-------- Dataset extract --------

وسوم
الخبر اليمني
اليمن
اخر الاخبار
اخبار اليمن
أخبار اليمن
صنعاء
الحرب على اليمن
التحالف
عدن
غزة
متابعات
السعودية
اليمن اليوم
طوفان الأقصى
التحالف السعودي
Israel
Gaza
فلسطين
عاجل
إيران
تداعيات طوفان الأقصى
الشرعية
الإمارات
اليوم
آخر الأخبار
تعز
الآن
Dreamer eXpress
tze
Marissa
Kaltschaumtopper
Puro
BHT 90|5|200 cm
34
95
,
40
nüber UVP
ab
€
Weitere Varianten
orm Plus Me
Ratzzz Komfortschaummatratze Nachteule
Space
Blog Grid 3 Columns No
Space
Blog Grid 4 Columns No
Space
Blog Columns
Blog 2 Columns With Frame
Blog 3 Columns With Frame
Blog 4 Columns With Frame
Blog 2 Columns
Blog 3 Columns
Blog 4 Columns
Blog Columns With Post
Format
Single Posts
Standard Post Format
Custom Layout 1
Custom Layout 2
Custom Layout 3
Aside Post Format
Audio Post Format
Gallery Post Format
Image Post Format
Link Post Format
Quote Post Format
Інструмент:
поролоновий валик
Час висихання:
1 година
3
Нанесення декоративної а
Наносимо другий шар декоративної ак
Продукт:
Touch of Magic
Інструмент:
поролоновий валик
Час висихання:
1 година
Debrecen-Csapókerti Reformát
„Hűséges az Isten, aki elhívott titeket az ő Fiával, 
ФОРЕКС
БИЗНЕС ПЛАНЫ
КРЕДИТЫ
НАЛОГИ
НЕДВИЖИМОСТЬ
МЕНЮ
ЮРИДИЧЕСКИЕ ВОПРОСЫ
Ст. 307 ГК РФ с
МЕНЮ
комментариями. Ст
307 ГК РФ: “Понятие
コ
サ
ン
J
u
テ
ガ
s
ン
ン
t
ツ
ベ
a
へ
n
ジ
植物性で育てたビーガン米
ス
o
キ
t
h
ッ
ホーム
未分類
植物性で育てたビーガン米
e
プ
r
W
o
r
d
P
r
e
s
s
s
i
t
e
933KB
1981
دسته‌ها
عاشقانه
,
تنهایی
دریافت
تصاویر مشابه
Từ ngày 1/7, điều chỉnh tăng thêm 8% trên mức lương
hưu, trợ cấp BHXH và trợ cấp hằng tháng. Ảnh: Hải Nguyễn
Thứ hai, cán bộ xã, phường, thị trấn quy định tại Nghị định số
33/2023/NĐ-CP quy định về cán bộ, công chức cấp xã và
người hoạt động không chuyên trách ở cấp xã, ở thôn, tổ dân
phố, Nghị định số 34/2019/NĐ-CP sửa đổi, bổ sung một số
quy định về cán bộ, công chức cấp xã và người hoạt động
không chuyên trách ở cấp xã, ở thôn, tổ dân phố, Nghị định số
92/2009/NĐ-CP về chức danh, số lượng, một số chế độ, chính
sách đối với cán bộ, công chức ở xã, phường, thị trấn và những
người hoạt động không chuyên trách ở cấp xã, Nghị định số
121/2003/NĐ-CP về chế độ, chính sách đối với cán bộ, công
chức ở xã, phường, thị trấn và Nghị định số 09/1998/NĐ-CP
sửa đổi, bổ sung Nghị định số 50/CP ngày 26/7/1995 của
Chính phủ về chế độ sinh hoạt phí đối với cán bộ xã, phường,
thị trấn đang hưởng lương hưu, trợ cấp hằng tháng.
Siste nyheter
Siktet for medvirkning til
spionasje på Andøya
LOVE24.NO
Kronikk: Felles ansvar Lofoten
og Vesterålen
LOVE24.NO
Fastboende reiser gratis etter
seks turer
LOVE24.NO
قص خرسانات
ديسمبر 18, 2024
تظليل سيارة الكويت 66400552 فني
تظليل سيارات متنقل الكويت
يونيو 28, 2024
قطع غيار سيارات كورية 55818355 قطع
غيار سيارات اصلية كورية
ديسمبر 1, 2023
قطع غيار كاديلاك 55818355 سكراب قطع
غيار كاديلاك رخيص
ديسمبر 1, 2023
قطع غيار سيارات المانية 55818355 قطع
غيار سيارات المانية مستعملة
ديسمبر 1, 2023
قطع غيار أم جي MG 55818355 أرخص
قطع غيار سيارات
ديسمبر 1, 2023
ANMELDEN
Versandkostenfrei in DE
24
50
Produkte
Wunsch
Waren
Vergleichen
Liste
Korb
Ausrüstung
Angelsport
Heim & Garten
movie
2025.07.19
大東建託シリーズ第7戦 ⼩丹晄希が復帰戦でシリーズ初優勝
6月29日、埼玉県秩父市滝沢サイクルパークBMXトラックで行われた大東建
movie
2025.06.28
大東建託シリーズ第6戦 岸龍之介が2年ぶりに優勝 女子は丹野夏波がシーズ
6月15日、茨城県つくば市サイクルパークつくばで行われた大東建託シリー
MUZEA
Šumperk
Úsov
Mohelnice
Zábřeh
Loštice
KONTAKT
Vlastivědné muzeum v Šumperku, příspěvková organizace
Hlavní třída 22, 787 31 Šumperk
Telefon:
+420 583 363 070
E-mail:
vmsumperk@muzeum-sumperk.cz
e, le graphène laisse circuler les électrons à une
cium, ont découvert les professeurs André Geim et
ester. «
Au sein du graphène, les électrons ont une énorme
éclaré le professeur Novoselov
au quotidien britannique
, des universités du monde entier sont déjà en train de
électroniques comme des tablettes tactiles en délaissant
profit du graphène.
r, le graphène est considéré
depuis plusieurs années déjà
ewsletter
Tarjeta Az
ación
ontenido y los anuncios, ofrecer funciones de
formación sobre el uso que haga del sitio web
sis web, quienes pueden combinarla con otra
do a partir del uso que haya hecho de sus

--------

Work order
Reproduce every line of the listing above verbatim, keeping its original order, spelling, and characters unchanged.

Output
وسوم
الخبر اليمني
اليمن
اخر الاخبار
اخبار اليمن
أخبار اليمن
صنعاء
الحرب على اليمن
التحالف
عدن
غزة
متابعات
السعودية
اليمن اليوم
طوفان الأقصى
التحالف السعودي
Israel
Gaza
فلسطين
عاجل
إيران
تداعيات طوفان الأقصى
الشرعية
الإمارات
اليوم
آخر الأخبار
تعز
الآن
Dreamer eXpress
tze
Marissa
Kaltschaumtopper
Puro
BHT 90|5|200 cm
34
95
,
40
nüber UVP
ab
€
Weitere Varianten
orm Plus Me
Ratzzz Komfortschaummatratze Nachteule
Space
Blog Grid 3 Columns No
Space
Blog Grid 4 Columns No
Space
Blog Columns
Blog 2 Columns With Frame
Blog 3 Columns With Frame
Blog 4 Columns With Frame
Blog 2 Columns
Blog 3 Columns
Blog 4 Columns
Blog Columns With Post
Format
Single Posts
Standard Post Format
Custom Layout 1
Custom Layout 2
Custom Layout 3
Aside Post Format
Audio Post Format
Gallery Post Format
Image Post Format
Link Post Format
Quote Post Format
Інструмент:
поролоновий валик
Час висихання:
1 година
3
Нанесення декоративної а
Наносимо другий шар декоративної ак
Продукт:
Touch of Magic
Інструмент:
поролоновий валик
Час висихання:
1 година
Debrecen-Csapókerti Reformát
„Hűséges az Isten, aki elhívott titeket az ő Fiával, 
ФОРЕКС
БИЗНЕС ПЛАНЫ
КРЕДИТЫ
НАЛОГИ
НЕДВИЖИМОСТЬ
МЕНЮ
ЮРИДИЧЕСКИЕ ВОПРОСЫ
Ст. 307 ГК РФ с
МЕНЮ
комментариями. Ст
307 ГК РФ: “Понятие
コ
サ
ン
J
u
テ
ガ
s
ン
ン
t
ツ
ベ
a
へ
n
ジ
植物性で育てたビーガン米
ス
o
キ
t
h
ッ
ホーム
未分類
植物性で育てたビーガン米
e
プ
r
W
o
r
d
P
r
e
s
s
s
i
t
e
933KB
1981
دسته‌ها
عاشقانه
,
تنهایی
دریافت
تصاویر مشابه
Từ ngày 1/7, điều chỉnh tăng thêm 8% trên mức lương
hưu, trợ cấp BHXH và trợ cấp hằng tháng. Ảnh: Hải Nguyễn
Thứ hai, cán bộ xã, phường, thị trấn quy định tại Nghị định số
33/2023/NĐ-CP quy định về cán bộ, công chức cấp xã và
người hoạt động không chuyên trách ở cấp xã, ở thôn, tổ dân
phố, Nghị định số 34/2019/NĐ-CP sửa đổi, bổ sung một số
quy định về cán bộ, công chức cấp xã và người hoạt động
không chuyên trách ở cấp xã, ở thôn, tổ dân phố, Nghị định số
92/2009/NĐ-CP về chức danh, số lượng, một số chế độ, chính
sách đối với cán bộ, công chức ở xã, phường, thị trấn và những
người hoạt động không chuyên trách ở cấp xã, Nghị định số
121/2003/NĐ-CP về chế độ, chính sách đối với cán bộ, công
chức ở xã, phường, thị trấn và Nghị định số 09/1998/NĐ-CP
sửa đổi, bổ sung Nghị định số 50/CP ngày 26/7/1995 của
Chính phủ về chế độ sinh hoạt phí đối với cán bộ xã, phường,
thị trấn đang hưởng lương hưu, trợ cấp hằng tháng.
Siste nyheter
Siktet for medvirkning til
spionasje på Andøya
LOVE24.NO
Kronikk: Felles ansvar Lofoten
og Vesterålen
LOVE24.NO
Fastboende reiser gratis etter
seks turer
LOVE24.NO
قص خرسانات
ديسمبر 18, 2024
تظليل سيارة الكويت 66400552 فني
تظليل سيارات متنقل الكويت
يونيو 28, 2024
قطع غيار سيارات كورية 55818355 قطع
غيار سيارات اصلية كورية
ديسمبر 1, 2023
قطع غيار كاديلاك 55818355 سكراب قطع
غيار كاديلاك رخيص
ديسمبر 1, 2023
قطع غيار سيارات المانية 55818355 قطع
غيار سيارات المانية مستعملة
ديسمبر 1, 2023
قطع غيار أم جي MG 55818355 أرخص
قطع غيار سيارات
ديسمبر 1, 2023
ANMELDEN
Versandkostenfrei in DE
24
50
Produkte
Wunsch
Waren
Vergleichen
Liste
Korb
Ausrüstung
Angelsport
Heim & Garten
movie
2025.07.19
大東建託シリーズ第7戦 ⼩丹晄希が復帰戦でシリーズ初優勝
6月29日、埼玉県秩父市滝沢サイクルパークBMXトラックで行われた大東建
movie
2025.06.28
大東建託シリーズ第6戦 岸龍之介が2年ぶりに優勝 女子は丹野夏波がシーズ
6月15日、茨城県つくば市サイクルパークつくばで行われた大東建託シリー
MUZEA
Šumperk
Úsov
Mohelnice
Zábřeh
Loštice
KONTAKT
Vlastivědné muzeum v Šumperku, příspěvková organizace
Hlavní třída 22, 787 31 Šumperk
Telefon:
+420 583 363 070
E-mail:
vmsumperk@muzeum-sumperk.cz
e, le graphène laisse circuler les électrons à une
cium, ont découvert les professeurs André Geim et
ester. «
Au sein du graphène, les électrons ont une énorme
éclaré le professeur Novoselov
au quotidien britannique
, des universités du monde entier sont déjà en train de
électroniques comme des tablettes tactiles en délaissant
profit du graphène.
r, le graphène est considéré
depuis plusieurs années déjà
ewsletter
Tarjeta Az
ación
ontenido y los anuncios, ofrecer funciones de
formación sobre el uso que haga del sitio web
sis web, quienes pueden combinarla con otra
do a partir del uso que haya hecho de sus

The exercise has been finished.